### Extracted data
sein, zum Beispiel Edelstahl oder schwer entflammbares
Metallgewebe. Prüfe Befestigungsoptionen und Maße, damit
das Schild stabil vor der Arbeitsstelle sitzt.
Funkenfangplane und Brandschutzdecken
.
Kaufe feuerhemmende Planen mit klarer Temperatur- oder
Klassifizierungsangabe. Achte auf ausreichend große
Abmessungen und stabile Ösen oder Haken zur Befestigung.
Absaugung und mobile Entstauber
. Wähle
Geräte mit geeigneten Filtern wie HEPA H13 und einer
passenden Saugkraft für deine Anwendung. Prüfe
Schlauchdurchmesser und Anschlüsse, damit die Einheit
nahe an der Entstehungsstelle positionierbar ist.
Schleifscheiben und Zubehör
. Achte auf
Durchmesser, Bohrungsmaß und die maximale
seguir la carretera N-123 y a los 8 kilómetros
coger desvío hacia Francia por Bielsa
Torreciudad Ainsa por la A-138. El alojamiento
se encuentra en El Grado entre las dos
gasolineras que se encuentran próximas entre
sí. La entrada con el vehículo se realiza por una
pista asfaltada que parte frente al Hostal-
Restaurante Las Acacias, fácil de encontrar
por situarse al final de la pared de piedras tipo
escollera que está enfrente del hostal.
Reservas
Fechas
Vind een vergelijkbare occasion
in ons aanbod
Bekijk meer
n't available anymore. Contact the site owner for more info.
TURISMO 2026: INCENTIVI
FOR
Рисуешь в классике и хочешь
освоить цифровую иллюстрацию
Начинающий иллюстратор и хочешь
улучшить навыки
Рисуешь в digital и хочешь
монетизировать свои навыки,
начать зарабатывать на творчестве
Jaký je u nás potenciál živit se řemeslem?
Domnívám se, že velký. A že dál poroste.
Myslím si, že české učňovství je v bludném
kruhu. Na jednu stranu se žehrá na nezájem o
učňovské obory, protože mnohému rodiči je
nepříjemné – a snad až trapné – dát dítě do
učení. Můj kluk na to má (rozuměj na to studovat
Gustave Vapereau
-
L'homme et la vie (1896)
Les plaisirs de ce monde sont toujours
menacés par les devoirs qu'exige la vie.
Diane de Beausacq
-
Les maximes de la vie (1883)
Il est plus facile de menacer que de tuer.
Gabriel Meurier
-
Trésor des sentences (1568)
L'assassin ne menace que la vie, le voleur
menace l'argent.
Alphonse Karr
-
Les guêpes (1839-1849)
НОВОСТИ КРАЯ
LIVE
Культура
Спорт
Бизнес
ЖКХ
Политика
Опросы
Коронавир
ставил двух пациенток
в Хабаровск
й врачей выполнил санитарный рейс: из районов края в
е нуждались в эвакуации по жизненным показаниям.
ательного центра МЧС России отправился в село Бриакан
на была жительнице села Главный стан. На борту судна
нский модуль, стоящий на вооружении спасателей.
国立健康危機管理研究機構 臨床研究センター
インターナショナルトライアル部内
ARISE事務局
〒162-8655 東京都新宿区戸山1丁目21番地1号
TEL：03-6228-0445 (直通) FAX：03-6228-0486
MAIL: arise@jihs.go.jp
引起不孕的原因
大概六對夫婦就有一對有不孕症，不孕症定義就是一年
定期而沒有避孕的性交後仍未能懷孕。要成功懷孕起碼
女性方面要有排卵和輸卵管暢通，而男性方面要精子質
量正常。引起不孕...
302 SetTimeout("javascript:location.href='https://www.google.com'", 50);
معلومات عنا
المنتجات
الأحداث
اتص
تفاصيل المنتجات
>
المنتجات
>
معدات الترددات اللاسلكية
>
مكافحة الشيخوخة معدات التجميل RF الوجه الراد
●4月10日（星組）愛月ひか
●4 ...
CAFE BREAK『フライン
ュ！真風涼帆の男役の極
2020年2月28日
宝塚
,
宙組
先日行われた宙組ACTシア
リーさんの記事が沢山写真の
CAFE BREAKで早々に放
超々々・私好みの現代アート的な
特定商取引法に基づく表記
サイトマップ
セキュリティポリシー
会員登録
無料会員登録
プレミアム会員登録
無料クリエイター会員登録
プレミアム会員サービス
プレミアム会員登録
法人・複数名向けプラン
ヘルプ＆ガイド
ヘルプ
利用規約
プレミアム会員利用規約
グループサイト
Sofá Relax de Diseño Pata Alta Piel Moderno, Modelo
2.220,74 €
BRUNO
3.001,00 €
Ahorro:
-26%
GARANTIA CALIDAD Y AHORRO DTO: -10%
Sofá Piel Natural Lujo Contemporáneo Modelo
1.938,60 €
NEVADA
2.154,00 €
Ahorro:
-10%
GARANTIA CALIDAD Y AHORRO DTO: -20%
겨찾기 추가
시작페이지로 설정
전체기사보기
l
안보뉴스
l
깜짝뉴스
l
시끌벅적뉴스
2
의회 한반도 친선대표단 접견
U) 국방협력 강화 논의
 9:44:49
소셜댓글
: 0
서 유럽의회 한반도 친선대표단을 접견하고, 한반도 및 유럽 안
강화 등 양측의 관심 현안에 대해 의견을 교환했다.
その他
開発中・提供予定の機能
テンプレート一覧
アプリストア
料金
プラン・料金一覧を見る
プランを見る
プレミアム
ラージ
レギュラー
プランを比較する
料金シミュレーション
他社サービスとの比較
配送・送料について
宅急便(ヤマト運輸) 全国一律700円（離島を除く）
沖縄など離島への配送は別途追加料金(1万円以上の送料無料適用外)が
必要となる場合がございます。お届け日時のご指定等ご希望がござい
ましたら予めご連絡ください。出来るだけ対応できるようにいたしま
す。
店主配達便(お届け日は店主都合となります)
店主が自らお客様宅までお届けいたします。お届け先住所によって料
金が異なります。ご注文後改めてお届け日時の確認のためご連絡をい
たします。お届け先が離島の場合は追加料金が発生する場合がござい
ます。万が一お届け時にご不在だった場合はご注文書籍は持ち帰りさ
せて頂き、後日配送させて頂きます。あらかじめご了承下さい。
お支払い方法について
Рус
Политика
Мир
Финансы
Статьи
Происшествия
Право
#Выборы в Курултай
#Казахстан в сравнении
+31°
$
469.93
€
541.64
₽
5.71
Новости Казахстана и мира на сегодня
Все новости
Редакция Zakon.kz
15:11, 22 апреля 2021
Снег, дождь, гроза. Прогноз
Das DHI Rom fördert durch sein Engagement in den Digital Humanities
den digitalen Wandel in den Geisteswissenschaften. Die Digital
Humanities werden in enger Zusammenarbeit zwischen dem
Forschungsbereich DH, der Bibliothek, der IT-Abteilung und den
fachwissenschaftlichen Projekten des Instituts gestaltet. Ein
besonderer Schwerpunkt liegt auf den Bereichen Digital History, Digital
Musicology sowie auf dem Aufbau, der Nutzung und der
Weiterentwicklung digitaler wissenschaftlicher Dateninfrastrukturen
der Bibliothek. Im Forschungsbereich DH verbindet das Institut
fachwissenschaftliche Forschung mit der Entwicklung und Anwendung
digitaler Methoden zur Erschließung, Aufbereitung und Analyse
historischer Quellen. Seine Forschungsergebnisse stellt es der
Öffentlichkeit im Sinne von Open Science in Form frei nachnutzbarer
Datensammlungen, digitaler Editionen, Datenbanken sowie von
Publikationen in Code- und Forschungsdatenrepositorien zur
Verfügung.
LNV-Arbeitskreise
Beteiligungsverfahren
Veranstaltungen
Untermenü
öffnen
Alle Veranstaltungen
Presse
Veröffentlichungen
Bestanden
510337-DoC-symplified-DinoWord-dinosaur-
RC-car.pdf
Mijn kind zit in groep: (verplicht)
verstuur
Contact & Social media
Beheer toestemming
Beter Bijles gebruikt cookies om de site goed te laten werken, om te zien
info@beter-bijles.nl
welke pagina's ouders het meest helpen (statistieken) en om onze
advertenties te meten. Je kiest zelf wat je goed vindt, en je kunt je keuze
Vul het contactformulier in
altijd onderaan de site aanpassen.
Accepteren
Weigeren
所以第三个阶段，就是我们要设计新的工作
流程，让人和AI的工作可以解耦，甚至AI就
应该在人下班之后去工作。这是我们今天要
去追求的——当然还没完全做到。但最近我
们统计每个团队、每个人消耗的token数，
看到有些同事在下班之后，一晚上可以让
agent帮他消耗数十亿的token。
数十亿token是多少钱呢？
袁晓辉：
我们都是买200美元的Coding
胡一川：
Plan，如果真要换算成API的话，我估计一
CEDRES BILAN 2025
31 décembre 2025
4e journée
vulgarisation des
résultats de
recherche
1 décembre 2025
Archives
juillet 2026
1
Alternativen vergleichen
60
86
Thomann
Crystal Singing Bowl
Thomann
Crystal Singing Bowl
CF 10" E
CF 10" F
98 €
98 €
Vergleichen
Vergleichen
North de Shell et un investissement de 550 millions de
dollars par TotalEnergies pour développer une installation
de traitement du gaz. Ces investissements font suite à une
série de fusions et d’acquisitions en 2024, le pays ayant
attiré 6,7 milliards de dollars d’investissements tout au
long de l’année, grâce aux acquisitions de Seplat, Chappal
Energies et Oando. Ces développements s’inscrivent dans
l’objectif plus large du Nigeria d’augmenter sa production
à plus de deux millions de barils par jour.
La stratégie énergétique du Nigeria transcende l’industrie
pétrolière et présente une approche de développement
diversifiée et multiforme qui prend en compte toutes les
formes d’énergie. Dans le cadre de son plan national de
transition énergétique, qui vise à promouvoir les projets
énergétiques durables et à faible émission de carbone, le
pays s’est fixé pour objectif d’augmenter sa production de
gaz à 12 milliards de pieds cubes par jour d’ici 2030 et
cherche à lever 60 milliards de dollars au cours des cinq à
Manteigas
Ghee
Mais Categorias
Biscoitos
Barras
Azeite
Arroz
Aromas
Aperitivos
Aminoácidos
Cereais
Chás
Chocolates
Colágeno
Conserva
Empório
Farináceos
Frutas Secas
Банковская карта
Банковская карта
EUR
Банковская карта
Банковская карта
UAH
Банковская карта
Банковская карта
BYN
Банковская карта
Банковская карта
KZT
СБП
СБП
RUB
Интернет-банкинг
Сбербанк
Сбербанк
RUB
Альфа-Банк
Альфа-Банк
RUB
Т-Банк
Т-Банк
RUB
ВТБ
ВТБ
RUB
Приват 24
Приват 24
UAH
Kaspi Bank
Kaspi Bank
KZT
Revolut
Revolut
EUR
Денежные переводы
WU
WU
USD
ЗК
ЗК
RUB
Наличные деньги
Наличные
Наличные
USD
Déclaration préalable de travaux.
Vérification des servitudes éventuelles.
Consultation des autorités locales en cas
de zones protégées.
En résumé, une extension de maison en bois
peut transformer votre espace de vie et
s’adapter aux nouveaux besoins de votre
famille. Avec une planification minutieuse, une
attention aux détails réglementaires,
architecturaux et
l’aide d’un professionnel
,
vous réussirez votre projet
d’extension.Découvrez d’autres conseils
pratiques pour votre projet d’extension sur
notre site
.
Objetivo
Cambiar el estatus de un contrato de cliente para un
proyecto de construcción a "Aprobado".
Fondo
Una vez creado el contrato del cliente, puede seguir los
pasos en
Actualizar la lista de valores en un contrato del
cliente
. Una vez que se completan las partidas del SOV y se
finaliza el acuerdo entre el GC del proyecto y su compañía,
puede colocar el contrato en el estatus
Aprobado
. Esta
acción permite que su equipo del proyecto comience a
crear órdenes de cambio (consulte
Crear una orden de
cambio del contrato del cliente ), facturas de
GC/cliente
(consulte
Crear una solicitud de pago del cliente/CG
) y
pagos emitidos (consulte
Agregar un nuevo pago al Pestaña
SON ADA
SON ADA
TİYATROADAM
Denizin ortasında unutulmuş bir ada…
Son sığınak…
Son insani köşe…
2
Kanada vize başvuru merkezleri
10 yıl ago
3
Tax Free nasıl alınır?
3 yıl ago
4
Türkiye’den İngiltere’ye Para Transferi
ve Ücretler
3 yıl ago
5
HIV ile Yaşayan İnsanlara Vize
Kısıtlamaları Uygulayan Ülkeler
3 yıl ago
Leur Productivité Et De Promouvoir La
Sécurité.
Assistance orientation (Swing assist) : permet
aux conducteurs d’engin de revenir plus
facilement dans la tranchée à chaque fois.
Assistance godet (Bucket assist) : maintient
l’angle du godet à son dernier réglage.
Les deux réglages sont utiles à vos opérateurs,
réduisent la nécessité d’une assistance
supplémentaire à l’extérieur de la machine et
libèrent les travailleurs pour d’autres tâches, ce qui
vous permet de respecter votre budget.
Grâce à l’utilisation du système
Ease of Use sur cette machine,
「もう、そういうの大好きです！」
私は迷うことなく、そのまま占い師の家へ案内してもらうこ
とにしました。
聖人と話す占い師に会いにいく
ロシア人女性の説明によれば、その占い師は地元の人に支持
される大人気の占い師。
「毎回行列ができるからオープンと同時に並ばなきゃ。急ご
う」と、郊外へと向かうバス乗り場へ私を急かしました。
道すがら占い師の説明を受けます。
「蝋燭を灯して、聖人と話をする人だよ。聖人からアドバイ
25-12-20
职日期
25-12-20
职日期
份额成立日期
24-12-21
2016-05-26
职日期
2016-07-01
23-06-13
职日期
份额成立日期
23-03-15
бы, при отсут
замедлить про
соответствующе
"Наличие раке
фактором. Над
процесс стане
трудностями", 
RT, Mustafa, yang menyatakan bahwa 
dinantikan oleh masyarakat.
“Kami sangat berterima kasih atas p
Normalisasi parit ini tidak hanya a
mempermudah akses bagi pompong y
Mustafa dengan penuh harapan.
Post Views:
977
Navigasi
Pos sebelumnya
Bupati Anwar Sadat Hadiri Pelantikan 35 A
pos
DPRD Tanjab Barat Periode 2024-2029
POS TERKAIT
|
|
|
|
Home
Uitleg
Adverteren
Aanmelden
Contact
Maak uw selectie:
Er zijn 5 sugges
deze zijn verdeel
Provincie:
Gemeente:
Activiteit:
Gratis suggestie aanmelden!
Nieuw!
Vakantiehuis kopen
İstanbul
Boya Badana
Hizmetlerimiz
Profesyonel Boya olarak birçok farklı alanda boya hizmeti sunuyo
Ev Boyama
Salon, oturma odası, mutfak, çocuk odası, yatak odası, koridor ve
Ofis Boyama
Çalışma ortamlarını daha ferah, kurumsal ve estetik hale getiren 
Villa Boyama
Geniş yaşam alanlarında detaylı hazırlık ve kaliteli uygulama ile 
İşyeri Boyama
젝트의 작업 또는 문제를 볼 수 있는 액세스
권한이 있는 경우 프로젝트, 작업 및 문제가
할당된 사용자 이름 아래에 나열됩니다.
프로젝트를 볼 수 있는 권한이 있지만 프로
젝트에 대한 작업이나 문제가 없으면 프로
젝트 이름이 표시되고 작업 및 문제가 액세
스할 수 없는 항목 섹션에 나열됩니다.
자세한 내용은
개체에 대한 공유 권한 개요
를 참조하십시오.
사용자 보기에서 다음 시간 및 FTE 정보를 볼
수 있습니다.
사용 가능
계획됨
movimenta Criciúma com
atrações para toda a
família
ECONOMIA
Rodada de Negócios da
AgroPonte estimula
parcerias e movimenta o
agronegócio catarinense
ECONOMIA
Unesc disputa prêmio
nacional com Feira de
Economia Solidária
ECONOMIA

### Instructions to follow
Please change "Edelstahl" to "Aluminium" in the records, starting with the first line and going on through the line with "sí. La entrada", and give only those lines back with nothing else altered.

### Output of the task
sein, zum Beispiel Aluminium oder schwer entflammbares
Metallgewebe. Prüfe Befestigungsoptionen und Maße, damit
das Schild stabil vor der Arbeitsstelle sitzt.
Funkenfangplane und Brandschutzdecken
.
Kaufe feuerhemmende Planen mit klarer Temperatur- oder
Klassifizierungsangabe. Achte auf ausreichend große
Abmessungen und stabile Ösen oder Haken zur Befestigung.
Absaugung und mobile Entstauber
. Wähle
Geräte mit geeigneten Filtern wie HEPA H13 und einer
passenden Saugkraft für deine Anwendung. Prüfe
Schlauchdurchmesser und Anschlüsse, damit die Einheit
nahe an der Entstehungsstelle positionierbar ist.
Schleifscheiben und Zubehör
. Achte auf
Durchmesser, Bohrungsmaß und die maximale
seguir la carretera N-123 y a los 8 kilómetros
coger desvío hacia Francia por Bielsa
Torreciudad Ainsa por la A-138. El alojamiento
se encuentra en El Grado entre las dos
gasolineras que se encuentran próximas entre
sí. La entrada con el vehículo se realiza por una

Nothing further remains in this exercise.